November 12, 2009
UW will lead $13 million collaborative vaccine project
Kineta, Inc., a Seattle biotechnology company, will partner with the UW to develop novel vaccine adjuvants Iagents that help boost the immune system. The National Institute of Allergy and Infectious Diseases, part of the National Institutes of Health (NIH), awarded Kineta a $6.8 million subcontract, which is part of a $13 million award to the UW. Dr. Michael Gale, Jr., UW associate professor of immunology, will serve as program director and principal investigator to direct the studies on the contract. Gale is also adjunct associate professor of global health and microbiology, and affiliate investigator of the Clinical Research Division of the Fred Hutchinson Cancer Research Center,
Under the terms of the five-year contract, Kineta will identify, analyze and initiate preclinical studies on small molecules that activate the retinoic acid inducible gene I (RIG-I) pathway of the innate immune response. Gale’s lab will evaluate the mechanisms of action of the selected lead compounds and develop methods of optimization. Adding to the strength of the scientific team is Dr. Michael Katze, UW professor of microbiology and associate director of the Washington Regional Primate Research Center. Katze will provide bioinformatics to support the work of the contract, and Dr. Shawn P. Iadonato, chief scientific officer at Kineta, will lead the high through-put screening and pharmacology work.

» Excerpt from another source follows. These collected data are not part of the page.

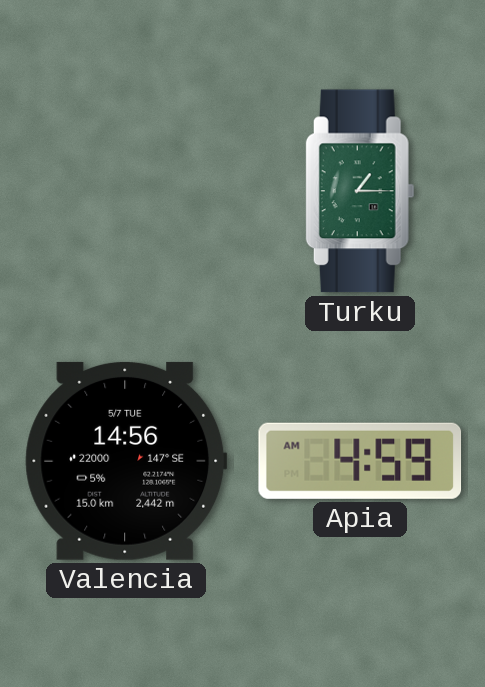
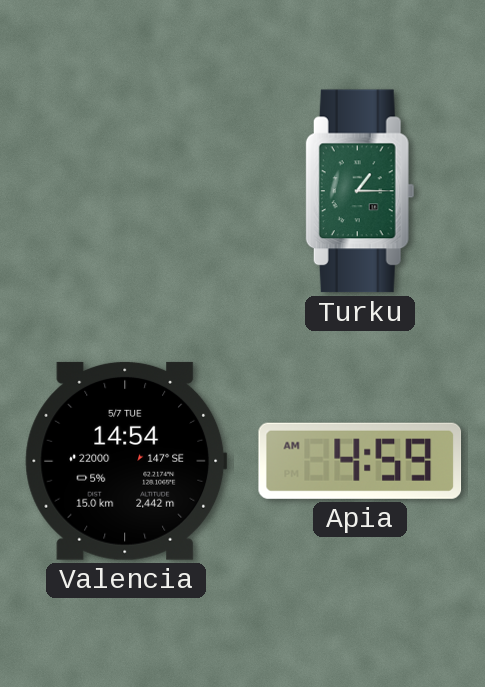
Valencia: 14:56 -> 14:54
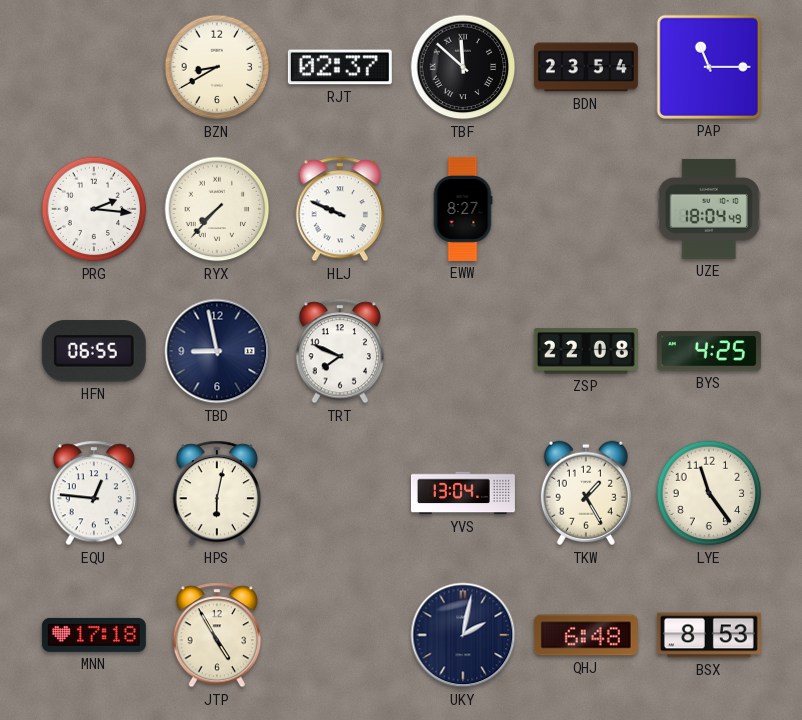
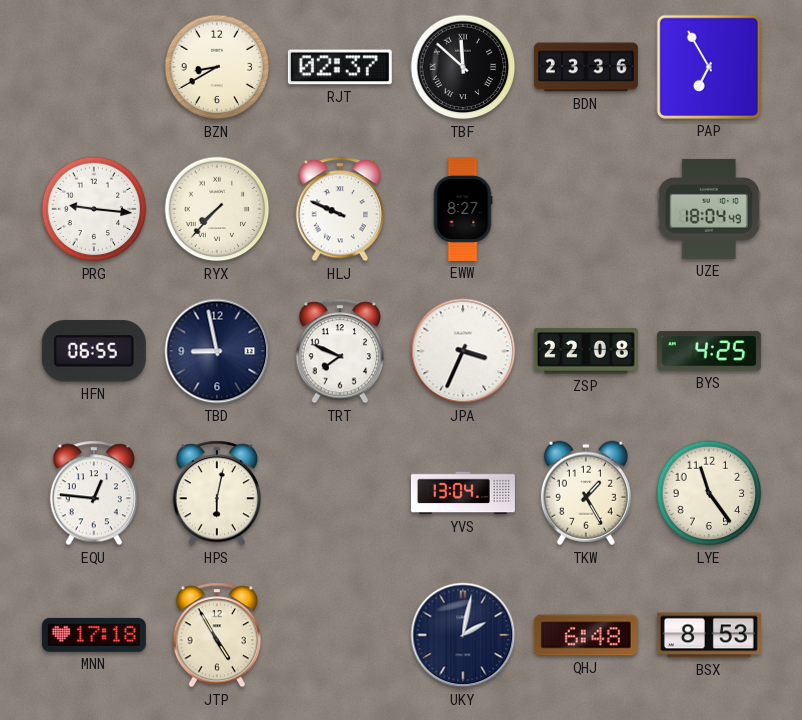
BDN: 23:54 -> 23:36
PAP: 11:15 -> 6:55
PRG: 2:16 -> 9:16
JPA: none -> 3:34
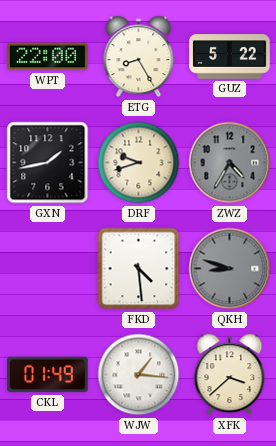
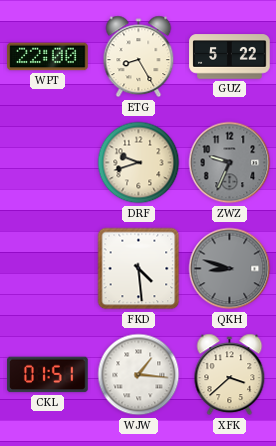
GXN: 1:43 -> none
ZWZ: 4:35 -> 9:34
CKL: 01:49 -> 01:51
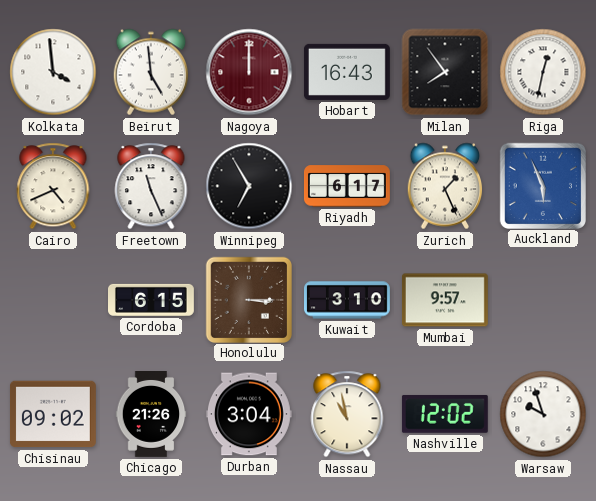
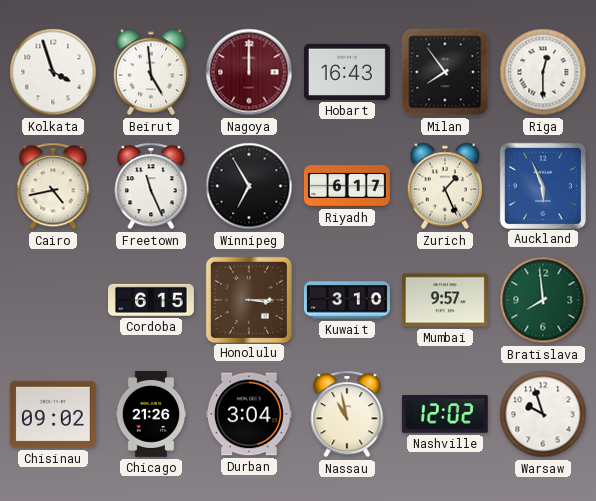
Kolkata: 3:59 -> 3:57
Riga: 12:32 -> 12:30
Cairo: 4:41 -> 4:43
Bratislava: none -> 7:59
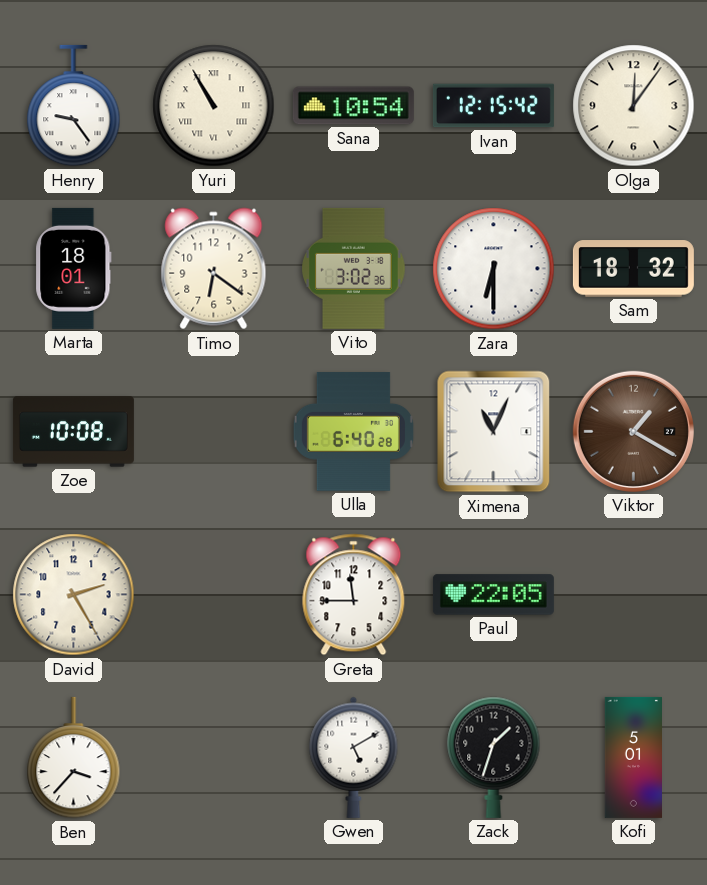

The overarching goal of the contract is to develop vaccine adjuvants that tap into and utilize the power of the innate immune system to fight disease. “Kineta’s scientific team is honored to receive this award to assist the UW and the NIH in carrying out this important work. We look forward to delivering into the clinical pipeline new agents to boost the power of vaccines to improve human health,” said Iadonato.
Gale concurred, saying, “More effective and potent vaccines are in critical need here in the United States and around the world, particularly to address key viral infections, including infections from the influenza viruses and human immunodeficiency virus (HIV). In addition, there is an important need to develop novel adjuvants to support the development of an effective vaccine against hepatitis C virus.”
Gale’s laboratory has been instrumental in defining the virus and host processes by which RNA viruses, including hepatitis C virus, West Nile virus, influenza virus, and now HIV, trigger and control innate immune defenses during infection. Gale’s research team has been credited with identifying the RIG-I pathway as a key to triggering immunity against RNA viruses early in infection. RIG-I is a vital cellular protein that functions as a molecular “on/off” switch triggering the body’s immune defenses. Molecules (adjuvants) that activate the RIG-I pathway, when added to vaccines, have the potential to substantially accelerate, prolong or enhance the activity of the vaccines.
Kineta is a discovery-stage biotechnology company focused on the development of new types of antiviral and autoimmune drugs. The Kineta team has a track record of developing novel drug classes to treat a variety of viral diseases.